Different Paths to Modernity
Title | Different Paths to Modernity PDF eBook |
Author | Magnus Jerneck |
Publisher | Nordic Academic Press |
Pages | 369 |
Release | 2005-01-01 |
Genre | Social Science |
ISBN | 9189116542 |
Over the last 100 years, most European countries have experienced great, and in many cases similar changes. A general term for the phenomenon is 'modernisation', and in this anthology the authors present several different aspects of modernisation and the modernisation revolution. Among other issues, the articles are based on the importance of industrialisation, education and economic development for the success of modernisation. Spain, Sweden and Denmark have been used as starting points to illustrate differences in the modernisation process between northern and southern Europe.

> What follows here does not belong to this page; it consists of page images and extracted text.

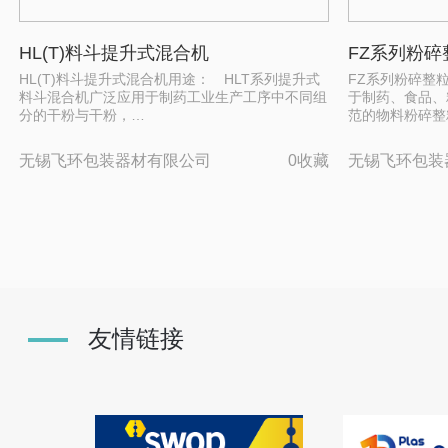
HL(T)料斗提升式混合机
FZ系列粉碎
HL(T)料斗提升式混合机用途： HLT系列提升式
FZ系列粉碎整
料斗混合机广泛应用于制药工业生产工序中不同组
于制药、食品、
分的干粉与干粉，…
范的物料粉碎整
无锡飞环包装器材有限公司
0收藏
无锡飞环包装
友情链接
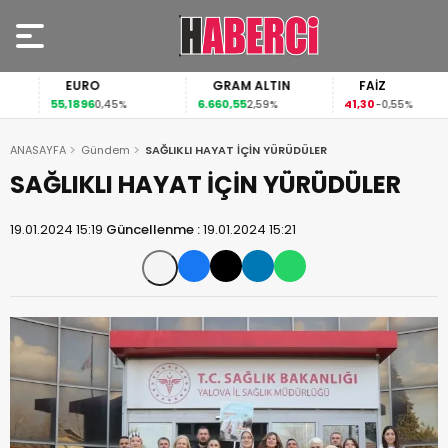
EURO
GRAM ALTIN
FAİZ
55,1896
6.660,55
41,30
0,45%
2,59%
-0,55%
ANASAYFA
Gündem
SAĞLIKLI HAYAT İÇİN YÜRÜDÜLER
SAĞLIKLI HAYAT İÇİN YÜRÜDÜLER
19.01.2024 15:19
Güncellenme :
19.01.2024 15:21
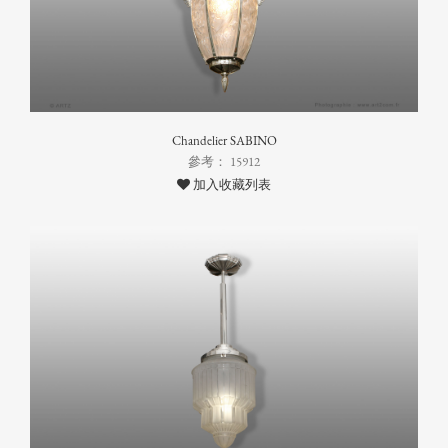
Chandelier SABINO
參考： 15912
加入收藏列表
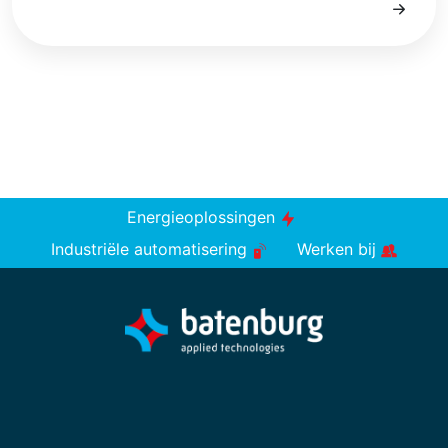
Energieoplossingen
Industriële automatisering
Werken bij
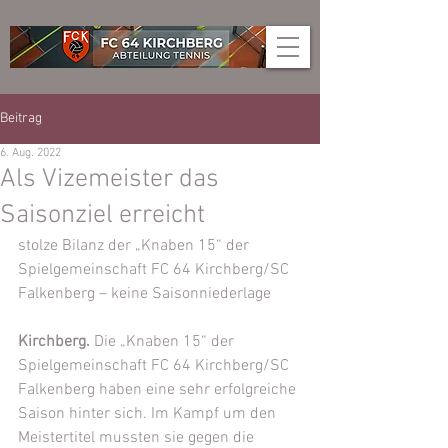
Beitrag
6. Aug. 2022
Als Vizemeister das
Saisonziel erreicht
stolze Bilanz der „Knaben 15“ der 
Spielgemeinschaft FC 64 Kirchberg/SC 
Falkenberg – keine Saisonniederlage
Kirchberg.
 Die „Knaben 15“ der 
Spielgemeinschaft FC 64 Kirchberg/SC 
Falkenberg haben eine sehr erfolgreiche 
Saison hinter sich. Im Kampf um den 
Meistertitel mussten sie gegen die 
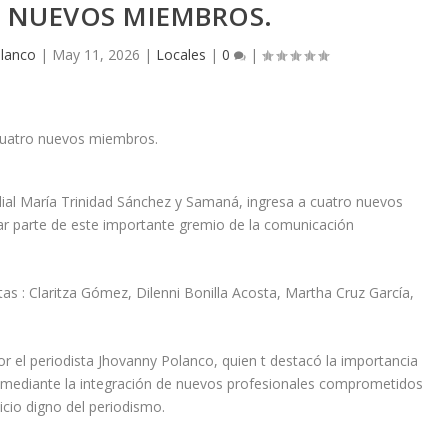
 NUEVOS MIEMBROS.
olanco
|
May 11, 2026
|
Locales
|
0
|
ilial María Trinidad Sánchez y Samaná, ingresa a cuatro nuevos
 parte de este importante gremio de la comunicación
as : Claritza Gómez, Dilenni Bonilla Acosta, Martha Cruz García,
 el periodista Jhovanny Polanco, quien t destacó la importancia
ón mediante la integración de nuevos profesionales comprometidos
cicio digno del periodismo.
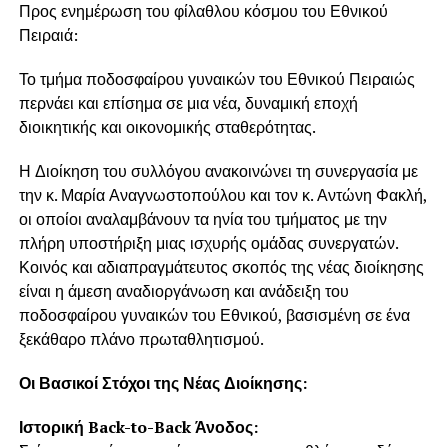
Προς ενημέρωση του φίλαθλου κόσμου του Εθνικού
Πειραιά:
Το τμήμα ποδοσφαίρου γυναικών του Εθνικού Πειραιώς
περνάει και επίσημα σε μια νέα, δυναμική εποχή
διοικητικής και οικονομικής σταθερότητας.
Η Διοίκηση του συλλόγου ανακοινώνει τη συνεργασία με
την κ. Μαρία Αναγνωστοπούλου και τον κ. Αντώνη Φακλή,
οι οποίοι αναλαμβάνουν τα ηνία του τμήματος με την
πλήρη υποστήριξη μιας ισχυρής ομάδας συνεργατών.
Κοινός και αδιαπραγμάτευτος σκοπός της νέας διοίκησης
είναι η άμεση αναδιοργάνωση και ανάδειξη του
ποδοσφαίρου γυναικών του Εθνικού, βασισμένη σε ένα
ξεκάθαρο πλάνο πρωταθλητισμού.
Οι Βασικοί Στόχοι της Νέας Διοίκησης:
Ιστορική Back-to-Back Άνοδος:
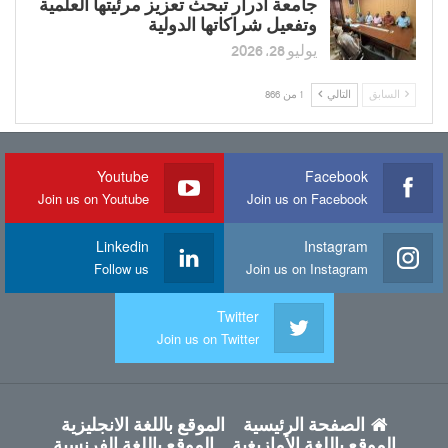
جامعة أدرار تبحث تعزيز مرئيتها العلمية
وتفعيل شراكاتها الدولية
يوليو 28, 2026
السابق
التالي
1 من 866
Youtube
Facebook
Join us on Youtube
Join us on Facebook
Linkedin
Instagram
Follow us
Join us on Instagram
Twitter
Join us on Twitter
الصفحة الرئيسية
الموقع باللغة الانجليزية
الموقع باللغة الأمازيغية
الموقع باللغة الفرنسية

The Routledge Hispanic Studies Companion to Nineteenth-Century Spain
Title | The Routledge Hispanic Studies Companion to Nineteenth-Century Spain PDF eBook |
Author | Elisa Martí-López |
Publisher | Routledge |
Pages | 582 |
Release | 2020-09-24 |
Genre | Foreign Language Study |
ISBN | 1351122886 |
The Routledge Hispanic Studies Companion to Nineteenth-Century Spain brings together an international team of expert contributors in this critical and innovative volume that redefines nineteenth-century Spain in a multi-national, multi-lingual, and transnational way. This interdisciplinary volume examines questions moving beyond the traditional concept of Spain as a singular, homogenous entity to a new understanding of Spain as an unstable set of multipolar and multilinguistic relations that can be inscribed in different translational ways. This invaluable resource will be of interest to advanced students and scholars in Hispanic Studies.